A Memoir Doesn’t Have to Tell the Truth
This is a guest post from Hannah Engler. Hannah is currently an English major at the University of Michigan. She is the Editor-in-Chief of UMich’s first and only feminist magazine, What the F, as well as a contributor to sites like Slant News and The Odyssey Online. When not writing or reading (which is hardly ever), she makes Indian food in her slow cooker and watches Nora Ephron movies. Her heart (as well as her family) resides in Washington, D.C.
The first thing they teach you about memoir-writing is that there is a difference between literal truth and “emotional truth,” meaning, essentially, that it doesn’t matter if you don’t remember all the details, so long as you remember the significance of the event itself. Something you’re allowed to do when working in this genre is write that your roommate was wearing a blue coat, even if her coat was really pink, just because it works better for the feeling of the scene if her coat was blue. Her blue coat is not a piece of truth, but it’s an emotional truth.
Fabrication is inherent in memoir writing. Number one, it’s impossible to have an unbiased view of your own life, period; number two, it’s impossible to write about something in the past tense and not see it through the lens of the present. These factors, combined with the fact that real life hardly ever binds together in a coherent, readable narration, is what makes memoir such an interesting genre. It’s composed of people telling the stories of themselves.

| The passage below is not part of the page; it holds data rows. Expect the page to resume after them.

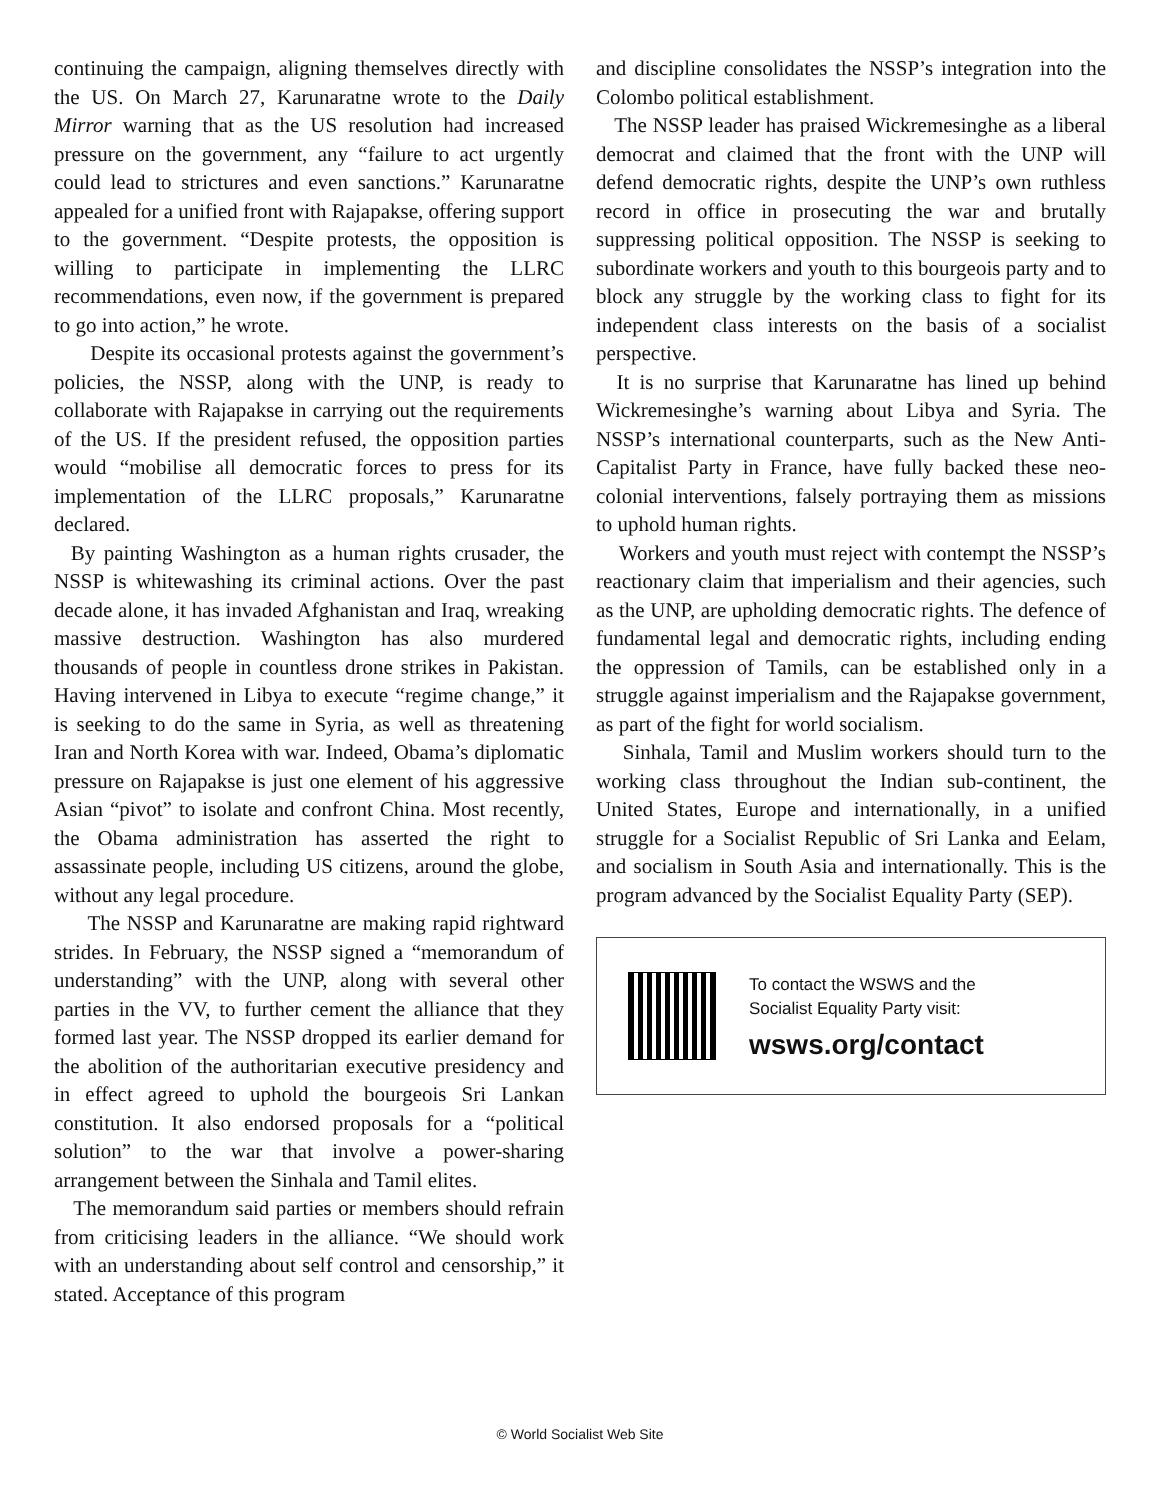continuing the campaign, aligning themselves directly with the US. On March 27, Karunaratne wrote to the Daily Mirror warning that as the US resolution had increased pressure on the government, any “failure to act urgently could lead to strictures and even sanctions.” Karunaratne appealed for a unified front with Rajapakse, offering support to the government. “Despite protests, the opposition is willing to participate in implementing the LLRC recommendations, even now, if the government is prepared to go into action,” he wrote.
Despite its occasional protests against the government’s policies, the NSSP, along with the UNP, is ready to collaborate with Rajapakse in carrying out the requirements of the US. If the president refused, the opposition parties would “mobilise all democratic forces to press for its implementation of the LLRC proposals,” Karunaratne declared.
By painting Washington as a human rights crusader, the NSSP is whitewashing its criminal actions. Over the past decade alone, it has invaded Afghanistan and Iraq, wreaking massive destruction. Washington has also murdered thousands of people in countless drone strikes in Pakistan. Having intervened in Libya to execute “regime change,” it is seeking to do the same in Syria, as well as threatening Iran and North Korea with war. Indeed, Obama’s diplomatic pressure on Rajapakse is just one element of his aggressive Asian “pivot” to isolate and confront China. Most recently, the Obama administration has asserted the right to assassinate people, including US citizens, around the globe, without any legal procedure.
The NSSP and Karunaratne are making rapid rightward strides. In February, the NSSP signed a “memorandum of understanding” with the UNP, along with several other parties in the VV, to further cement the alliance that they formed last year. The NSSP dropped its earlier demand for the abolition of the authoritarian executive presidency and in effect agreed to uphold the bourgeois Sri Lankan constitution. It also endorsed proposals for a “political solution” to the war that involve a power-sharing arrangement between the Sinhala and Tamil elites.
The memorandum said parties or members should refrain from criticising leaders in the alliance. “We should work with an understanding about self control and censorship,” it stated. Acceptance of this program
and discipline consolidates the NSSP’s integration into the Colombo political establishment.
The NSSP leader has praised Wickremesinghe as a liberal democrat and claimed that the front with the UNP will defend democratic rights, despite the UNP’s own ruthless record in office in prosecuting the war and brutally suppressing political opposition. The NSSP is seeking to subordinate workers and youth to this bourgeois party and to block any struggle by the working class to fight for its independent class interests on the basis of a socialist perspective.
It is no surprise that Karunaratne has lined up behind Wickremesinghe’s warning about Libya and Syria. The NSSP’s international counterparts, such as the New Anti-Capitalist Party in France, have fully backed these neo-colonial interventions, falsely portraying them as missions to uphold human rights.
Workers and youth must reject with contempt the NSSP’s reactionary claim that imperialism and their agencies, such as the UNP, are upholding democratic rights. The defence of fundamental legal and democratic rights, including ending the oppression of Tamils, can be established only in a struggle against imperialism and the Rajapakse government, as part of the fight for world socialism.
Sinhala, Tamil and Muslim workers should turn to the working class throughout the Indian sub-continent, the United States, Europe and internationally, in a unified struggle for a Socialist Republic of Sri Lanka and Eelam, and socialism in South Asia and internationally. This is the program advanced by the Socialist Equality Party (SEP).
To contact the WSWS and the
Socialist Equality Party visit:
wsws.org/contact
© World Socialist Web Site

These stories are all true, in a way; they’re just not factual.
A memoir should not be subject to rigorous, journalistic lie-detecting. Who cares, for example, if the humorist David Sedaris exaggerates some of the ridiculous characters he has met over the course of his life? In his books, the character of “David Sedaris” is also caricatured and eccentric, presumably much more neurotic and bumbling than the real Sedaris. In Sedaris’s world of everyday lunatics, his narration is necessarily a little deranged; the emotional truth behind it all is that life can be unbelievably ridiculous and funny, if you’re aimless and observant enough. Does it matter if Sedaris makes stuff up? It doesn’t make the stories less hilarious, so, in my opinion, no.
My favorite autobiographical essay I’ve ever read is “The Ghosts of Loiret” by Shirley Jackson, from her posthumous collection Let Me Tell You. The essay is purportedly a work of creative nonfiction, but, like all of Jackson’s work, it very quickly turns lightheartedly sinister. In the story, Jackson’s husband is trying to decide what to get her for her birthday, but is running out of ideas for creepy presents (she already owns a painting of a skeleton reading poetry, a crystal ball, tarot cards, talismans, etc.). She tells her husband that what she really wants this year is a collection of photographs of old houses to satisfy her interest in architecture. He complies, but Jackson only has a few days to enjoy her houses before realizing that one or more of her intentionally non-spooky photographs have captured ghosts.
Throughout the memoir sections of Let Me Tell You, the “truth” of Jackson’s life is as elusive as any of the phantom menaces in her horror fiction. According to Jackson, her kitchen contains a helpful poltergeist, and her days are frequently interrupted by mysterious strangers wanting to look around her house. Was Jackson really some kind of conduit for the macabre, or a housewife Nancy Drew? Probably not. But I find tremendous enjoyment in picturing one of the greatest horror writers of all time bickering with her husband over the merits of using a luck talisman on poker night, or surrounded by photographs, indignant at her inability to escape the paranormal.
They say that real life is always stranger than fiction, and maybe there’s something to that. But I think the line between fiction and reality is less strict than we think. Our lives are, in a lot of ways, a series of stories we tell ourselves. We rearrange our memories in the order that makes the most sense; we create patterns, interpret random events for deeper meaning. So who is to say that exaggerations, mistakes, even lies are any less valuable to our autobiographies? Aren’t they just as much a part of our lives? To me, the strangest thing of all is to render the complex fantasy of life into pen and paper. I applaud any attempt.